125. Valid Palindrome

July 2023 | Solving the easy valid palindrome LeetCode problem

A phrase is a palindrome if, after converting all uppercase letters into lowercase letters and removing all non-alphanumeric characters, it reads the same forward and backward. Alphanumeric characters include letters and numbers.

Given a string s, return true if it is a palindrome, or false otherwise.


Input: s = "A man, a plan, a canal: Panama"
Output: true
Explanation: "amanaplanacanalpanama" is a palindrome.
Input: s = "race a car"
Output: false
Explanation: "raceacar" is not a palindrome.
Input: s = " "
Output: true
Explanation: s is an empty string "" after removing non-alphanumeric characters.
Since an empty string reads the same forward and backward, it is a palindrome.

Solution 1

class Solution:
    def isPalindrome(self, s: str) -> bool:
        new_string = ""

        # remove all non-alphanumeric
        for char in s:
            if char.isalnum():
                new_string += char.lower()
        return new_string == new_string[::-1]
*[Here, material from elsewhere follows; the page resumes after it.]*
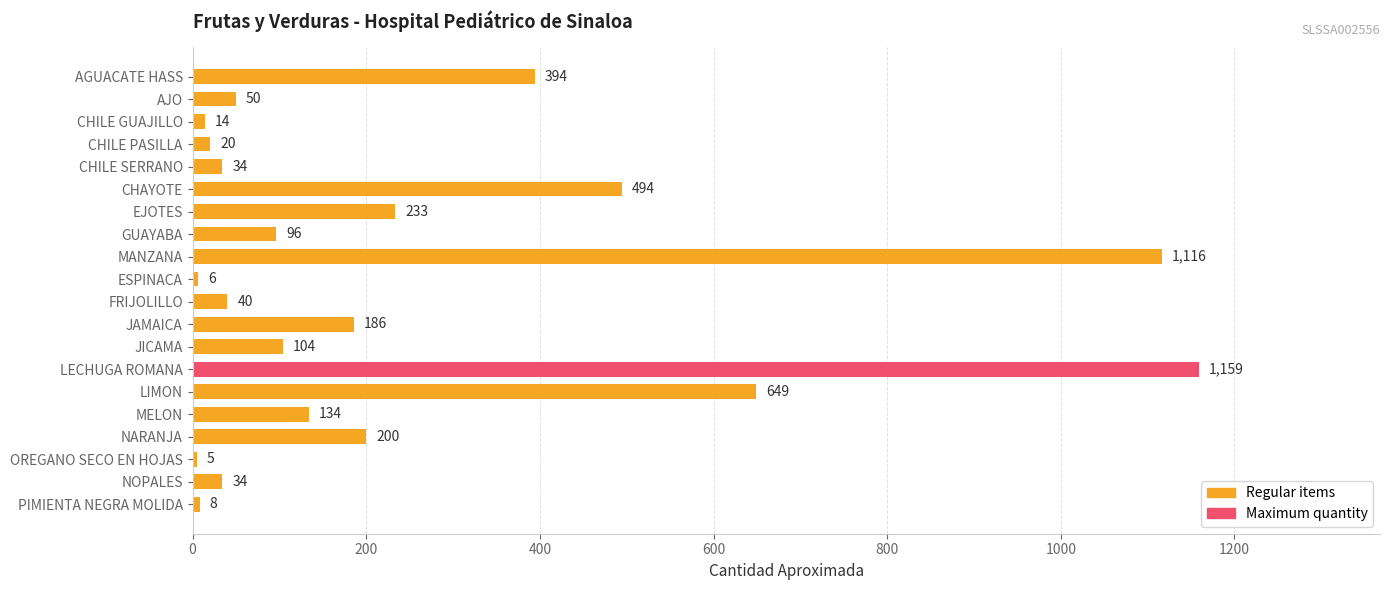

Reading bottom to top, what are all the values shown in this chart?

8	34	5	200	134	649	1159	104	186	40	6	1116	96	233	494	34	20	14	50	394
The solution uses extra memory by building a new string and then reversing it.

Solution 2: two pointers

Using constant memory (O(1)) using two pointers. Continuously increment the left and decrement the right pointer until they meet in the middle/pass each other

class Solution:
    def isPalindrome(self, s: str) -> bool:
        left, right = 0, len(s) - 1

        while left < right:
            # ensure that left does not pass right
            while left < right and not self.isAlphaNum(s[left]):
                left += 1
            while right > left and not self.isAlphaNum(s[right]):
                right -= 1

            if s[left].lower() != s[right].lower():
                return False

            left, right = left + 1, right - 1

        return True

    def isAlphaNum(self, c):
        return ord('A') <= ord(c) <= ord('Z') or ord('a') <= ord(c) <= ord('z') or ord('0') <= ord(c) <= ord('9')